Limit Question with Bernstein Polynomial approximating $f(x) = x^2$

Question

I am reading Atkinson's "An Introduction to Numerical Analysis". I am trying to verify a limit on page 198 involving the Bernstein polynomial approximating $f(x) = x^2$.

The statement in the book is $\lim \limits_{n\to\infty} n \left( p_n(x) - f(x)\right) = x(1-x)$, where $p_n(x)$ is the Bernstein Polynomial and $f(x) = x^2$.

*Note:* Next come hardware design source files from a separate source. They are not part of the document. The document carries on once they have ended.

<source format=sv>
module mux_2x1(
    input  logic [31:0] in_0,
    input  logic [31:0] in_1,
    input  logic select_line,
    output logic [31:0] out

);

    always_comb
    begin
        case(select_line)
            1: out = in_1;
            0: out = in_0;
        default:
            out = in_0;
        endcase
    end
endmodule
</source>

My work: $$ p_n(x) = \sum_{k=0}^n \dbinom{n}{k} f \left( \frac{k}{n}\right) x^k (1-x)^{n-k} $$

$$ p_n(x) = \sum_{k=0}^n \dbinom{n}{k} \left( \frac{k}{n}\right)^2 x^k (1-x)^{n-k}$$

$$ n\left(p_n(x) - f(x)\right) = \left(\sum_{k=0}^n \frac{(n-1)! k }{(n-k)! (k-1)!} x^k (1-x)^{n-k}\right) - nx^2$$

$$ n\left(p_n(x) - f(x)\right) = x(1-x)^{n-1} + (n-1)(2)x^2 (1-x)^{n-2} + \ldots + n (x^n) (1-x) - nx^2$$

Now, if I take the limit as $n$ goes to infinity, I run into the difficulty of the power of $x$ terms. Can I get some hints on how to proceed?

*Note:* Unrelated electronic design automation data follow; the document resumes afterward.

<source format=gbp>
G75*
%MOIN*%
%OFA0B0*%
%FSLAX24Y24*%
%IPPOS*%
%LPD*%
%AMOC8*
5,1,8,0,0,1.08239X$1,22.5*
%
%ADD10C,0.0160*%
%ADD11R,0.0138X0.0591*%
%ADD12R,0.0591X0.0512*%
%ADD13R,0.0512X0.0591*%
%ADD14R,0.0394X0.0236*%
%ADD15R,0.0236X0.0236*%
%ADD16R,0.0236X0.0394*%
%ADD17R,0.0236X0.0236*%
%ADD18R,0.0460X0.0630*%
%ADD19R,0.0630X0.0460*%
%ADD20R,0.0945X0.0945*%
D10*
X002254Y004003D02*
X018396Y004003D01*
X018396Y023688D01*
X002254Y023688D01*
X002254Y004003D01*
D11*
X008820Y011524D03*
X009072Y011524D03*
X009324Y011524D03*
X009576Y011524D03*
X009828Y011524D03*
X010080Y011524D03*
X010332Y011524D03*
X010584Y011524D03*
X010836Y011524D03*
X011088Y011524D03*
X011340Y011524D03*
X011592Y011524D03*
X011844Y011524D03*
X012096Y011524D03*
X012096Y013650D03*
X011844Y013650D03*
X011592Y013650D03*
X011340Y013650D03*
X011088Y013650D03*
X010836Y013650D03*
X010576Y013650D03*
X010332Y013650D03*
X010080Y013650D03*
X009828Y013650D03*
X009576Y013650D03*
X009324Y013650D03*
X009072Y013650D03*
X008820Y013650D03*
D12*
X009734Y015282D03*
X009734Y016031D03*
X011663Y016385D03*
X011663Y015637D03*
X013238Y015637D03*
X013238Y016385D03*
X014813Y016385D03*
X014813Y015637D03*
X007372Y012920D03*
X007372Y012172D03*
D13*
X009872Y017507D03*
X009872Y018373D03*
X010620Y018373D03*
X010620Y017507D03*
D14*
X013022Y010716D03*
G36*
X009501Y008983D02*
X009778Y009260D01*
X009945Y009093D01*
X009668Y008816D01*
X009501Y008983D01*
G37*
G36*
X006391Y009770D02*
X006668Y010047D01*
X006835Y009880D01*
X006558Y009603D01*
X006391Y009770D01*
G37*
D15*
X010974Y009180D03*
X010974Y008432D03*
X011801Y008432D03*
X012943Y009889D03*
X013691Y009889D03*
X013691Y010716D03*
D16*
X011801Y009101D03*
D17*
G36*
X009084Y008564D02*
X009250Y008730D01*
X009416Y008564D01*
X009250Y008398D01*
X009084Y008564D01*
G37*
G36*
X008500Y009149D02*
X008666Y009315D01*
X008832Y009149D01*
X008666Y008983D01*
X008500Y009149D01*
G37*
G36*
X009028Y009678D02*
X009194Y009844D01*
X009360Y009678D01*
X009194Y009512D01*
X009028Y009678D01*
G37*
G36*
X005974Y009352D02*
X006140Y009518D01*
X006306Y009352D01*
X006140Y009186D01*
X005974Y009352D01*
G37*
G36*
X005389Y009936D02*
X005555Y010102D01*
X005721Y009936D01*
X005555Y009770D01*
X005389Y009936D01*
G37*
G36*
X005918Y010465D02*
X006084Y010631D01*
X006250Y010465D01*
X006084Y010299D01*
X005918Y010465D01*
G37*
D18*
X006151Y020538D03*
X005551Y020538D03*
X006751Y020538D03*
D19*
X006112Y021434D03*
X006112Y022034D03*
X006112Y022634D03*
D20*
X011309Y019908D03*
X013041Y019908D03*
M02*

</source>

Thank you in advance for your help.

Answer 1

Our approach is to cast the computation in terms of the binomial random variable $X \sim \mathrm{Bin}(n, x)$. For the moment, assume that $0 \leq x \leq 1$; we will remove this restriction shortly. We have $\newcommand{\E}{\mathop{\mathbf E}} \newcommand{\Var}{\mathop{\mathbf {Var}}}$ $$ \begin{eqnarray*} p_n(x) &=& \frac{1}{n^2} \sum_{k=0}^n k^2 \cdot \binom n k x^k (1-x)^{n-k} \\ &=& \frac{ \E [X^2] }{n^2} \\ &=& \frac{(\E X)^2 + \Var X}{n^2} \\ &=& \frac{(nx)^2 + nx(1-x)}{n^2} \\ &=& x^2 + \frac{x(1-x)}{n}. \end{eqnarray*} $$ Since the polynomials $p_n(x)$ and $x^2 + \frac{1}{n}x(1-x)$ agree on infinitely many points (the whole of the interval $[0,1]$), they are identical. That is, $p_n(x) = x^2 + \frac1n x(1-x)$ holds for all $x$, from which the result follows trivially. In fact, for the particular case of $f(x) = x^2$, the sequence $n(p_n(x) - f(x))$ happens to be the constant sequence $x(1-x)$. $\quad \Box$

This ingenious probabilistic approach towards the Weierstrass approximation theorem was introduced by Sergei Bernstein (hence the name Bernstein polynomial). I learnt it from The Probabilistic Method of Alon and Spencer.

EDIT: My first proof worked only for $0 \leq x \leq 1$. The remaining cases are now handled by a simple observation.

Answer 2

To me, the probabilistic proof explained by @Srivatsan is the most interesting one. However, a purely algebraic proof is available, based on @Davide's hint. One begins with two easy facts: $$ {n\choose k}k=n{n-1\choose k-1},\qquad {n\choose k}k(k-1)=n(n-1){n-2\choose k-2}. $$ Since $k^2=k(k-1)+k$, this yields the decomposition $$ n^2p_n(x)=\sum\limits_{k=0}^n{n\choose k}k^2x^k(1-x)^{n-k}=u_n(x)+v_n(x), $$ with $$ u_n(x)=\sum\limits_{k=2}^n{n\choose k}k(k-1)x^k(1-x)^{n-k},\quad v_n(x)=\sum\limits_{k=1}^n{n\choose k}kx^k(1-x)^{n-k}. $$ The two easy facts above allow to compute $u_n(x)$ and $v_n(x)$. One gets $$ u_n(x)=\sum\limits_{k=2}^nn(n-1){n-2\choose k-2}x^2x^{k-2}(1-x)^{(n-2)-(k-2)}, $$ hence $$ u_n(x)=n(n-1)x^2\sum\limits_{k=0}^{n-2}{n-2\choose k}x^{k}(1-x)^{(n-2)-k}=n(n-1)x^2, $$ and $$ v_n(x)=\sum\limits_{k=1}^nn{n-1\choose k-1}xx^{k-1}(1-x)^{(n-1)-(k-1)}, $$ hence $$ v_n(x)=nx\sum\limits_{k=0}^{n-1}{n-1\choose k}x^{k}(1-x)^{(n-1)-k}=nx. $$ One used twice the third easy fact that, for every $m\geqslant0$, $$ \sum\limits_{k=0}^m{m\choose k}x^{k}(1-x)^{m-k}=(x+(1-x))^m=1. $$ Finally, $$ np_n(x)=(n-1)x^2+x=nf(x)+x(1-x). $$